▸ 課題 A
教員不足についての記事を、最初から最後まで一字も変えずにそっくり抜き出してください。
▸ 課題 B
記録の一番はじめの行から「yellow line: moved 4」を含む行まで、両はしの行も入れて、そのまま書き写してください。

▸ 本文
==========
新年度の教員不足「公立小の2割」 大学教授ら調査「子どもの危機」

高浜行人

 新年度を迎えた4月に、公立小中学校の2割ほどで「教員不足」が生じている――。10日、そんな調査結果を大学教授らのグループが発表した。「教員がいないことでダメージを受けるのは子ども。一刻も早い改善が必要」として、背景にある長時間労働の解決やなり手不足の解消に向けた緊急提言を発表した。

 教員不足は、児童生徒の転入により学級数が急に増えるなどして必要な教員数が増えたり、産育休や病休で代わりの教員が必要になったりした際、代役の教員を補充しようとしても確保できず、欠員が生じることを指す。

 調査は今年4~5月、全国公立学校教頭会を通じ、公立小中学校の一部に呼びかけて実施。小学校1243校、中学校542校から回答があった。今年度の始業日時点で教員不足が生じているか聞いたところ、小学校の20・5%、中学校の25・4%が生じていると回答。うち2人以上不足していたのは小学校で4・9%、中学校で7・6%だった。
==========
(データセットの記録)
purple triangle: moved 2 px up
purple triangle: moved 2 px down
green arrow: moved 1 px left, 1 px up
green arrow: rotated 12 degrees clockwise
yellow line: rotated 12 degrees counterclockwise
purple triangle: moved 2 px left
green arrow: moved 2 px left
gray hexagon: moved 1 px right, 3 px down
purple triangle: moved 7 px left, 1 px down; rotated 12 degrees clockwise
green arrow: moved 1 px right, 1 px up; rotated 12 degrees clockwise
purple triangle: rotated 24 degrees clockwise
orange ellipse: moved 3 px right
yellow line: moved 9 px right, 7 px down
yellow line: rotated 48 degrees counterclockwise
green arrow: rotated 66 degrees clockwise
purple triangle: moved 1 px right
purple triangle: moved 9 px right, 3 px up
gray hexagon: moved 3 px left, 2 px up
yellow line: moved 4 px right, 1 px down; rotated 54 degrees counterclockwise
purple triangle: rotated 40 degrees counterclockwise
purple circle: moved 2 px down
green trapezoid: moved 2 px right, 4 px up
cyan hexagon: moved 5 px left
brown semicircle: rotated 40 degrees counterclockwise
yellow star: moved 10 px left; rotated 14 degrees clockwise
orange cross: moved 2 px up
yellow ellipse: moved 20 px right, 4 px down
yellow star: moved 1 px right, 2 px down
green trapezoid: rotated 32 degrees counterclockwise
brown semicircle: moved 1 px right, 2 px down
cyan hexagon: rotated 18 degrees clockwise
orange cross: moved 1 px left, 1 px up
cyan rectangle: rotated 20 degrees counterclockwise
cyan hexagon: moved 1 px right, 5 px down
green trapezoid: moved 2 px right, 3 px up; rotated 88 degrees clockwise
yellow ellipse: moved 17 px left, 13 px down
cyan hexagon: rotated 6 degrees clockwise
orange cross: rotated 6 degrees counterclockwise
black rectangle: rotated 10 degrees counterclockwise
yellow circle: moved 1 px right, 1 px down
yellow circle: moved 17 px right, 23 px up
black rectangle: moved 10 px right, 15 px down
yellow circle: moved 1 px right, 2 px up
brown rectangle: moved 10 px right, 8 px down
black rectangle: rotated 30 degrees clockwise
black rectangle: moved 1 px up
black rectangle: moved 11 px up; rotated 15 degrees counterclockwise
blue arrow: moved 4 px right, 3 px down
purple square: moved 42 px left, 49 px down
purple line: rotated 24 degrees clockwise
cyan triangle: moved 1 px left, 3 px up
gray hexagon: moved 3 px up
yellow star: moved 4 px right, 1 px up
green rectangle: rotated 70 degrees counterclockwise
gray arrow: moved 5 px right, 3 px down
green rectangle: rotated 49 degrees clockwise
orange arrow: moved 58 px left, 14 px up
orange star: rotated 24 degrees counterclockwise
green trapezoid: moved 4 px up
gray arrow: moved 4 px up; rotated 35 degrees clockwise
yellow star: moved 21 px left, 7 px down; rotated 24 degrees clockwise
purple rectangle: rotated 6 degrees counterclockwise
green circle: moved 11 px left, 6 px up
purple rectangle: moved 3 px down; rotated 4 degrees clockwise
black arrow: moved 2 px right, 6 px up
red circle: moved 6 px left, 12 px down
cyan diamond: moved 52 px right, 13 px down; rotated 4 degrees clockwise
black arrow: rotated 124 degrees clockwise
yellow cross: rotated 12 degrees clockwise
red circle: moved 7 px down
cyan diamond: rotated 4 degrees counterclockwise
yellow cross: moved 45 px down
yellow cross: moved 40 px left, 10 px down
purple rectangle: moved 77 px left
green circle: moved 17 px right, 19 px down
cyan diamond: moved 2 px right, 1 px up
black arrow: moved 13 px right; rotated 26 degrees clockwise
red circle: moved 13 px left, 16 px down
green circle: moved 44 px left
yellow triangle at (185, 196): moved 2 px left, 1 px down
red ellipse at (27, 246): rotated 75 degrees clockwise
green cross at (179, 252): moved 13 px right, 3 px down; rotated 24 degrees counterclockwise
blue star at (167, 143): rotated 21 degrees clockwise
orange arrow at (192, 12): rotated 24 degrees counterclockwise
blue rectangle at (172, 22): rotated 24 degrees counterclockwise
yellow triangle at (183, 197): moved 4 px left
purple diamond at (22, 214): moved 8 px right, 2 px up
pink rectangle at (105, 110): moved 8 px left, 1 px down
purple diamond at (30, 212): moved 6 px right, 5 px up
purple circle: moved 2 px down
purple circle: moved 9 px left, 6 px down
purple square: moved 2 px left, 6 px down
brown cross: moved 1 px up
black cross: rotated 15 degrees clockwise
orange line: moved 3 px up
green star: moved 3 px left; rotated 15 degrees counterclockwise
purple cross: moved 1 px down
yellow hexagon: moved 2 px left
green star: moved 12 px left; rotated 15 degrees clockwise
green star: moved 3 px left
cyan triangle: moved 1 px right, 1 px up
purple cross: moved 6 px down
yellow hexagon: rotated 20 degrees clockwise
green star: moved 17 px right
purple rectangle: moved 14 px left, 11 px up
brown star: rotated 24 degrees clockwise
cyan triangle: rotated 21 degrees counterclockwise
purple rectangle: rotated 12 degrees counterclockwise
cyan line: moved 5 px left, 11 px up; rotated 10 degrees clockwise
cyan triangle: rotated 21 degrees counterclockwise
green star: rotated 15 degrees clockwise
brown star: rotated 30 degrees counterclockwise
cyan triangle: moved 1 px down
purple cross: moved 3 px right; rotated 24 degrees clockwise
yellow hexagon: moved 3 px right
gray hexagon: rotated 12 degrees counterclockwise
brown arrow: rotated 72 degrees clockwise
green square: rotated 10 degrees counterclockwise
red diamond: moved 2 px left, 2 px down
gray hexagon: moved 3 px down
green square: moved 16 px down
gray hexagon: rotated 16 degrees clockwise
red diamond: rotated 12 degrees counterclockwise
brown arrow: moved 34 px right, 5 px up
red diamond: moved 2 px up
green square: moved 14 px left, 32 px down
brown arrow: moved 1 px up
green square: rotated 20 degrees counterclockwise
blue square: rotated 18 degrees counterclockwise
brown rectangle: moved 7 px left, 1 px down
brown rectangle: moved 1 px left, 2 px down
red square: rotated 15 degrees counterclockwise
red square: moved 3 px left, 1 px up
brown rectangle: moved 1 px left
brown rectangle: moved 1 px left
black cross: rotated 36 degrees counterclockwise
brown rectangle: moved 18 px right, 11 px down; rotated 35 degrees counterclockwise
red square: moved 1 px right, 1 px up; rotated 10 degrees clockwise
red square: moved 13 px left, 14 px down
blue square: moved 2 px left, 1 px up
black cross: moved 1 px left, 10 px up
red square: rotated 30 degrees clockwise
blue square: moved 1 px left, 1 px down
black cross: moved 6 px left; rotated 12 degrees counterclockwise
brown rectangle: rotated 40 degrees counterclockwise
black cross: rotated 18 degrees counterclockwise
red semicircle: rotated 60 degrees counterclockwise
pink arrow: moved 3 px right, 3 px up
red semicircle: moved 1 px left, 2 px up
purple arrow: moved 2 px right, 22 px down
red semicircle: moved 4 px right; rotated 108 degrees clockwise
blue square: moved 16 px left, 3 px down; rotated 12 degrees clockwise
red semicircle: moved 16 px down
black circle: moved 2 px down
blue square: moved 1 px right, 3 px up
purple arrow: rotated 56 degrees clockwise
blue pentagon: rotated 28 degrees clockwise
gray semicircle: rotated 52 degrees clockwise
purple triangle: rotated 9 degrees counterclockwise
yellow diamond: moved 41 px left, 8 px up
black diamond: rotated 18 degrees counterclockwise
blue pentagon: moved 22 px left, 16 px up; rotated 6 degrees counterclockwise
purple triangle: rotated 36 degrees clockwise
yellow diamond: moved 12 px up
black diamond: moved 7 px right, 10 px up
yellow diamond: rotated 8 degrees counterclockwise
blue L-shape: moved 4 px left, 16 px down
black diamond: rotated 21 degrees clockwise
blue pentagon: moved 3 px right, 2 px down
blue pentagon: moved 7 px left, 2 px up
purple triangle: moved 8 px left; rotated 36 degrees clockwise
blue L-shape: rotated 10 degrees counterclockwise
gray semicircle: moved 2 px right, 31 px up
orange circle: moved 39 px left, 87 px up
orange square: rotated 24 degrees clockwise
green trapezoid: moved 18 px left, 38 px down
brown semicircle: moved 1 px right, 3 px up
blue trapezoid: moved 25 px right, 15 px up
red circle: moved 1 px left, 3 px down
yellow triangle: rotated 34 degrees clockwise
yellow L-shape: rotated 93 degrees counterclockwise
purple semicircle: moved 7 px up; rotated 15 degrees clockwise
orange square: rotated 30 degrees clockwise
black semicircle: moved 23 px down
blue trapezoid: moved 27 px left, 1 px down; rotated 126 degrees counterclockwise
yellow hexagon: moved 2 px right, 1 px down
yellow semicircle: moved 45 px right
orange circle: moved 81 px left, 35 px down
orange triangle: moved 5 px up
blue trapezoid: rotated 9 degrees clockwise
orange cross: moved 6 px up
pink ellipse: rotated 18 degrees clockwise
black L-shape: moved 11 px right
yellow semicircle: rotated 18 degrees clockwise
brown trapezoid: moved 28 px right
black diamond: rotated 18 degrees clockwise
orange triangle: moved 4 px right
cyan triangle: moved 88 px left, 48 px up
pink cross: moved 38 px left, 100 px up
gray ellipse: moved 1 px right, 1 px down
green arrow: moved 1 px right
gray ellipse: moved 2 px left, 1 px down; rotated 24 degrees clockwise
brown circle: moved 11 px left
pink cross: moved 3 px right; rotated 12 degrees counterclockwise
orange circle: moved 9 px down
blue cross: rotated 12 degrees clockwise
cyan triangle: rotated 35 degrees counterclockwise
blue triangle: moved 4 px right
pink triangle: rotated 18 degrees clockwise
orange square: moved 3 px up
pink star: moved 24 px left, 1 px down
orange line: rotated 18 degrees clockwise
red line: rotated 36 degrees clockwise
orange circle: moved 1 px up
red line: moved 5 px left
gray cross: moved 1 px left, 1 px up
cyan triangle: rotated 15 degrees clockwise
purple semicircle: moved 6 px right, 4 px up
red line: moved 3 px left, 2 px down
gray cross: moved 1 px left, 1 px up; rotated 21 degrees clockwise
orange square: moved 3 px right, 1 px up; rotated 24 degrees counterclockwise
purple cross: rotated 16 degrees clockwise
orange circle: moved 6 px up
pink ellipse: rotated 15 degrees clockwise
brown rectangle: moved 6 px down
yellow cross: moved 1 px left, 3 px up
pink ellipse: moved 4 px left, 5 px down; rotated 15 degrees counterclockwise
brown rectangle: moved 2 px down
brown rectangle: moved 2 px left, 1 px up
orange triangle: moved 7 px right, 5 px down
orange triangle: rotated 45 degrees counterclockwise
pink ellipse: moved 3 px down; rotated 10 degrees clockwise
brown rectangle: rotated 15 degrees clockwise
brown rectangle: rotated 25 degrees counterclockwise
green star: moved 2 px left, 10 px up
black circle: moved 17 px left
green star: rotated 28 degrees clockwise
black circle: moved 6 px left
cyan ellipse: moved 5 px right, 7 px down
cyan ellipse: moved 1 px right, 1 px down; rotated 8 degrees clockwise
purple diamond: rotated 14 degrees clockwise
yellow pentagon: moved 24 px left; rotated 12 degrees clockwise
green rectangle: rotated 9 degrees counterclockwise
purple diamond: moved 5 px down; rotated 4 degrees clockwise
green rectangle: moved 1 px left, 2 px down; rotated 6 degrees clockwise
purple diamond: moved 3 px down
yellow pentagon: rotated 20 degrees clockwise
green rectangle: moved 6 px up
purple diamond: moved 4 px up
==========
▸ 解答 A
新年度の教員不足「公立小の2割」 大学教授ら調査「子どもの危機」

高浜行人

 新年度を迎えた4月に、公立小中学校の2割ほどで「教員不足」が生じている――。10日、そんな調査結果を大学教授らのグループが発表した。「教員がいないことでダメージを受けるのは子ども。一刻も早い改善が必要」として、背景にある長時間労働の解決やなり手不足の解消に向けた緊急提言を発表した。

 教員不足は、児童生徒の転入により学級数が急に増えるなどして必要な教員数が増えたり、産育休や病休で代わりの教員が必要になったりした際、代役の教員を補充しようとしても確保できず、欠員が生じることを指す。

 調査は今年4~5月、全国公立学校教頭会を通じ、公立小中学校の一部に呼びかけて実施。小学校1243校、中学校542校から回答があった。今年度の始業日時点で教員不足が生じているか聞いたところ、小学校の20・5%、中学校の25・4%が生じていると回答。うち2人以上不足していたのは小学校で4・9%、中学校で7・6%だった。

▸ 解答 B
purple triangle: moved 2 px up
purple triangle: moved 2 px down
green arrow: moved 1 px left, 1 px up
green arrow: rotated 12 degrees clockwise
yellow line: rotated 12 degrees counterclockwise
purple triangle: moved 2 px left
green arrow: moved 2 px left
gray hexagon: moved 1 px right, 3 px down
purple triangle: moved 7 px left, 1 px down; rotated 12 degrees clockwise
green arrow: moved 1 px right, 1 px up; rotated 12 degrees clockwise
purple triangle: rotated 24 degrees clockwise
orange ellipse: moved 3 px right
yellow line: moved 9 px right, 7 px down
yellow line: rotated 48 degrees counterclockwise
green arrow: rotated 66 degrees clockwise
purple triangle: moved 1 px right
purple triangle: moved 9 px right, 3 px up
gray hexagon: moved 3 px left, 2 px up
yellow line: moved 4 px right, 1 px down; rotated 54 degrees counterclockwise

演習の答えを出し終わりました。